この図5に示す建築物1におけるガラス構造体10の状態は、総ての給気口161〜163および総ての屋外排気口172が閉じた状態にあり、仕切部材19も閉じた状態にある。このような状態の建築物1では、空気層13が各階ごとに密閉された状態にある。空気層13に配置された蓄熱体18は、昼間に太陽光を受けることによって、あるいは発熱フィルム15の輻射熱によって、蓄熱した状態にある。このため、夜間に密閉された空気層13内の空気は、その蓄熱体18によって暖められる。しかも、図5に示す蓄熱体18は、各階の下方(床F側)に配置されているため、各階ごとに空気層13の下方の空気がその蓄熱体18によって暖められ、暖められた空気が空気層13内を上昇し、各階ごとに空気層13内の空気が攪拌される。図5に示す空気層13は、断熱層として機能するばかりでなく蓄熱層としても機能し、屋内も暖められる。その結果、屋内の空調設備の電力使用量を減らすことができ、省エネルギの観点から見て好ましい。
なお、仕切部材19を閉じて空気層13を仕切ることで、階ごとに空気層13の使い方を変えることができる。例えば、1階と2階の間の仕切部材19は閉じて、2階と3階の間の仕切部材19は開けておけば、太陽光が照射しているときでも1階はこの図5に示すような、空気層13を密閉状態にした態様にすることができ、2階および3階は、図4に示すような、空気層13に生じる上昇気流を利用した態様にすることができる。
以上、説明したように、図1から図5のいずれに示す建築物1も、ダブルスキン方式の利点を生かしつつ省エネルギ化に向けての工夫が施された建築物である。
なお、ここでの説明では、発熱フィルム15を、空気層13側に設けた例、すなわち外ガラス11の屋内側の面111および/または内ガラス12の屋外側の面121に設けた例について説明したが、発熱フィルム15を空気層13とは反対側に設けても良い。

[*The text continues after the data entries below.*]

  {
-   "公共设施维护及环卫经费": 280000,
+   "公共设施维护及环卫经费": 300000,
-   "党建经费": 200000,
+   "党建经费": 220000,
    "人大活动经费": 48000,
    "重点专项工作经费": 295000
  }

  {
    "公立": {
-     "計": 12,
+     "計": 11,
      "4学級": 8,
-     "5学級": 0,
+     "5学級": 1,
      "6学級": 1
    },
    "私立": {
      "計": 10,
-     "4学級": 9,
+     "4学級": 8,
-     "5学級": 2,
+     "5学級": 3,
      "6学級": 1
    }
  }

すなわち、発熱フィルム15を、外ガラス11の屋外側の面および/または内ガラス12の屋内側の面に設けてもよい。これまで説明した例では、空気層13側に設けられた発熱フィルム15によって空気層13の空気が直接暖められるが、発熱フィルム15を空気層13とは反対側に設けても、発熱フィルム15が設けられたガラスがその発熱フィルム15によってまず暖められ、空気層13の空気はその暖められたガラスによって暖められる。

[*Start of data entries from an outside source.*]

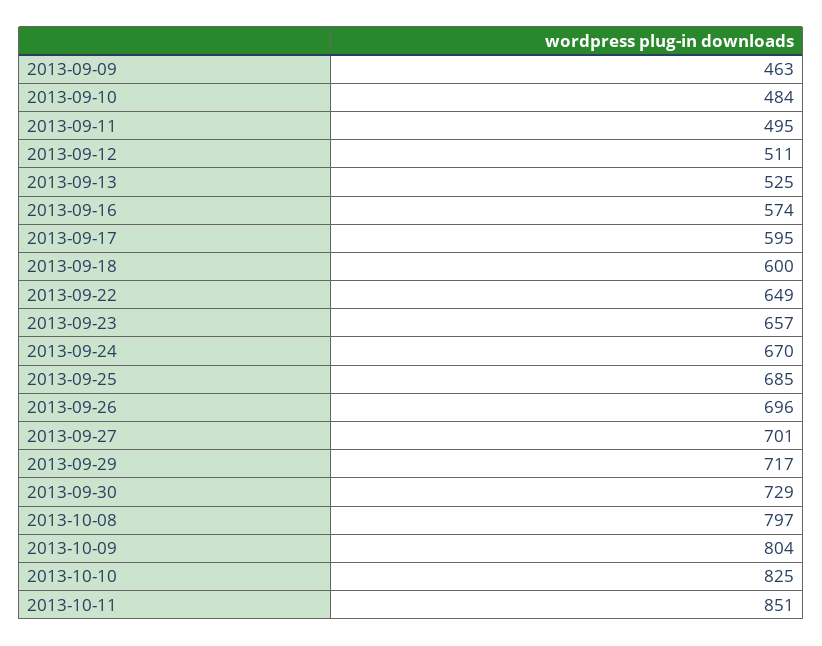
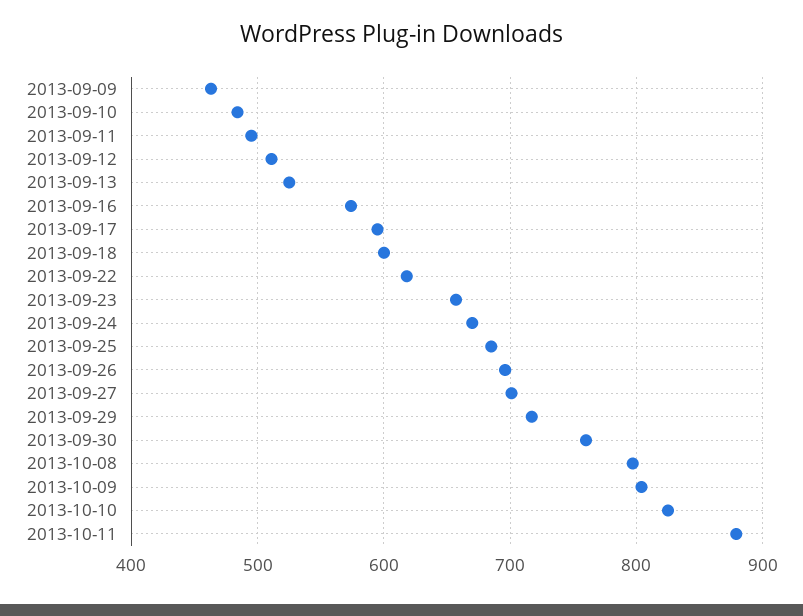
  {
    "2013-09-09": 463,
    "2013-09-10": 484,
    "2013-09-11": 495,
    "2013-09-12": 511,
    "2013-09-13": 525,
    "2013-09-16": 574,
    "2013-09-17": 595,
    "2013-09-18": 600,
-   "2013-09-22": 649,
+   "2013-09-22": 620,
    "2013-09-23": 657,
    "2013-09-24": 670,
    "2013-09-25": 685,
    "2013-09-26": 696,
    "2013-09-27": 701,
    "2013-09-29": 717,
-   "2013-09-30": 729,
+   "2013-09-30": 760,
    "2013-10-08": 797,
    "2013-10-09": 804,
    "2013-10-10": 825,
-   "2013-10-11": 851
+   "2013-10-11": 880
  }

最後に、ここで説明した技術を応用した、ガラス構造体の変形例について以下に記す。この変形例では、外壁材としてガラス構造体を用いるのではない。すなわち、この変形例のガラス構造体は、2枚のガラスのうちの一方のガラスとなる内ガラスは建築物に設けられたものであり、上記2枚のガラスのうちのもう一方のガラスとなる外ガラスは、上記建築物に設けられた内ガラスを外側から覆うものであり、
上記内ガラスを支持する内サッシュと、
上記内サッシュとは別体で自立した、上記外ガラスを支持する外サッシュとを備えたものであることを特徴とする。上記内ガラスと上記内サッシュを組み合わせたものは、建築基準法にいう工作物に相当するものである。
また、この変形例における上記建築物が、暗渠に用いられるプレキャストコンクリートを利用したものであってもよい。